JuliaAI / DecisionTree.jl

Julia implementation of Decision Tree (CART) and Random Forest algorithms
Other
356 stars 102 forks source link

Feature Request: Class Weighting capabilities #229

Closed irslushy closed 3 weeks ago

irslushy commented 10 months ago

I'm working on creating a Random Forest classification model for a dataset that has an unequal class balance. Other packages such as scikit-learn provide a "class weight" functionality docs which allows the minority class(es) to be weighted more heavily in the training of the individual trees. As far as I can tell, there isn't any functionality like that in any Julia decision tree implementation. Would this be possible to add?

ablaom commented 10 months ago

Yes, this would be nice to have.

The sk-learn model does have class_weight and this is exposed in the MLJ wrapper. Unfortunately, passing a julia dict does not appear to work. Watch the linked issue for a possible workaround.

I haven't looked at the ScikitLearn.jl wrapper.

DecisionTree.jl has low maintenance from a few volunteers. If you'd like this feature added, your best chance is to make a PR, assuming you have the expertise. Be happy to review if someone else doesn't have the time.

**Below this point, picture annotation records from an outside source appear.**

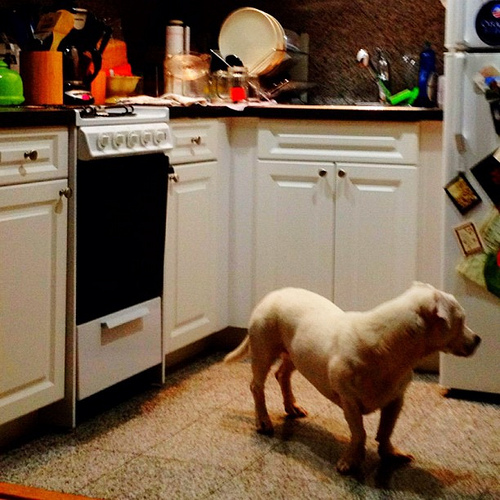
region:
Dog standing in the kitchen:
[225, 161, 481, 466]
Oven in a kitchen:
[46, 55, 202, 392]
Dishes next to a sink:
[151, 5, 445, 115]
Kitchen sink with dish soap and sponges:
[297, 2, 444, 111]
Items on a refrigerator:
[411, 3, 498, 283]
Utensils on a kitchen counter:
[31, 7, 109, 112]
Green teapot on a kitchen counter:
[1, 5, 38, 117]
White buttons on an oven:
[65, 119, 188, 179]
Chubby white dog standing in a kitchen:
[220, 275, 482, 478]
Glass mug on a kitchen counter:
[201, 52, 265, 121]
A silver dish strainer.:
[211, 46, 315, 102]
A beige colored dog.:
[219, 277, 484, 475]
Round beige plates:
[219, 8, 285, 76]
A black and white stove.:
[58, 89, 166, 416]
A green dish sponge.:
[389, 90, 418, 105]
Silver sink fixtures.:
[348, 35, 398, 105]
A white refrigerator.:
[440, 0, 497, 398]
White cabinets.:
[0, 120, 443, 457]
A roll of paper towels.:
[167, 19, 192, 100]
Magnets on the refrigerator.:
[446, 4, 498, 300]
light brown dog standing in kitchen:
[222, 279, 481, 474]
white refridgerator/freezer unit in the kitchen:
[437, 0, 499, 395]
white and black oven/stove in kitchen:
[68, 100, 170, 422]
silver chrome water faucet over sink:
[355, 43, 395, 103]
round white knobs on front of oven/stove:
[95, 128, 166, 151]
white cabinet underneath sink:
[249, 158, 420, 310]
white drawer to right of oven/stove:
[163, 120, 220, 164]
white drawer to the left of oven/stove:
[0, 127, 69, 187]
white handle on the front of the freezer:
[450, 1, 468, 48]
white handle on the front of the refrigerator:
[449, 52, 471, 159]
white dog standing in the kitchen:
[219, 279, 482, 476]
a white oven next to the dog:
[68, 96, 174, 427]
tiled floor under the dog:
[1, 347, 498, 498]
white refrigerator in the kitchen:
[440, 0, 498, 394]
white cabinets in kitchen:
[0, 115, 420, 425]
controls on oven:
[94, 124, 166, 152]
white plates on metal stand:
[217, 5, 287, 70]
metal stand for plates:
[211, 44, 273, 100]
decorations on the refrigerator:
[446, 1, 498, 293]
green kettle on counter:
[0, 58, 25, 103]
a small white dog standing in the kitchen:
[222, 273, 485, 481]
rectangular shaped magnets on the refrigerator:
[444, 168, 483, 258]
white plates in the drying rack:
[212, 5, 289, 77]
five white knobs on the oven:
[96, 128, 170, 153]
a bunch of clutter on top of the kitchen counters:
[0, 5, 446, 111]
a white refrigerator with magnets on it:
[440, 0, 498, 399]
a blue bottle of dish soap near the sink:
[415, 38, 439, 105]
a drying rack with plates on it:
[203, 6, 320, 100]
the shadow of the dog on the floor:
[223, 398, 479, 498]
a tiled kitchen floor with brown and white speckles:
[2, 331, 499, 498]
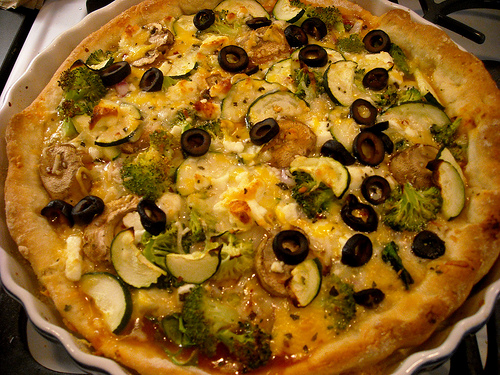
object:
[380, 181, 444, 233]
broccoli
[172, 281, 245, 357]
broccoli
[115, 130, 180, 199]
broccoli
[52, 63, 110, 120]
broccoli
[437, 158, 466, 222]
vegetable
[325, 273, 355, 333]
vegetable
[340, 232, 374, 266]
olive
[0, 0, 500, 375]
pizza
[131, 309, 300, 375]
sauce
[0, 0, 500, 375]
dish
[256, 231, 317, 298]
squash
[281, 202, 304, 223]
cheese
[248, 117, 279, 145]
olive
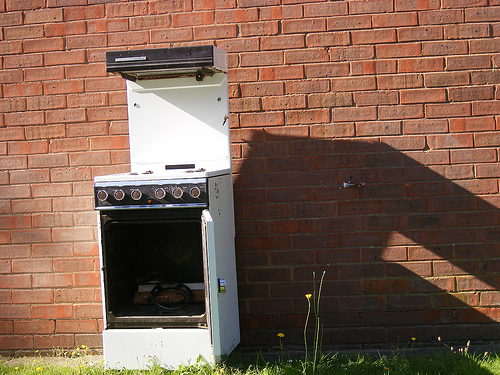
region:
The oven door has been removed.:
[99, 210, 209, 332]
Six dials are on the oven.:
[96, 185, 206, 202]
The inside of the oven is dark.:
[102, 209, 207, 323]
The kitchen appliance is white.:
[93, 48, 243, 371]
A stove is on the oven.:
[95, 168, 231, 178]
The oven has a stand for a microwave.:
[104, 44, 232, 169]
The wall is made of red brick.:
[1, 0, 499, 347]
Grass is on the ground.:
[0, 350, 499, 373]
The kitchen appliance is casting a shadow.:
[233, 128, 498, 353]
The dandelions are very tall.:
[275, 290, 316, 362]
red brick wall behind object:
[238, 48, 388, 105]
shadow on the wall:
[246, 94, 354, 189]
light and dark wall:
[262, 78, 359, 178]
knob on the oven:
[144, 183, 170, 205]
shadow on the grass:
[429, 350, 491, 372]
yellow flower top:
[268, 322, 293, 350]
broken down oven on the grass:
[85, 167, 237, 320]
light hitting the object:
[128, 108, 173, 141]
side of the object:
[210, 181, 240, 351]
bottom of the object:
[88, 329, 223, 369]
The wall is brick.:
[5, 2, 499, 325]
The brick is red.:
[3, 11, 489, 343]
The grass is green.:
[1, 337, 486, 373]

It would be worth looking at the python code because it is based on C code which I think was ported to DecisionTree.jl, but I don't recall any accomodation for weights there. Or maybe the C code was just for individual trees. Sorry, I don't remember just now.

My suggestion would be to support per-observation weights first, and build class weight support on top of that (by using an analogue of the tool you linked to, which is something like this).

ablaom commented 3 weeks ago

Another workaround is to apply oversampling. MLJ now has a nice model wrapper, BalancedModel, supporting the popular schemes for doing this.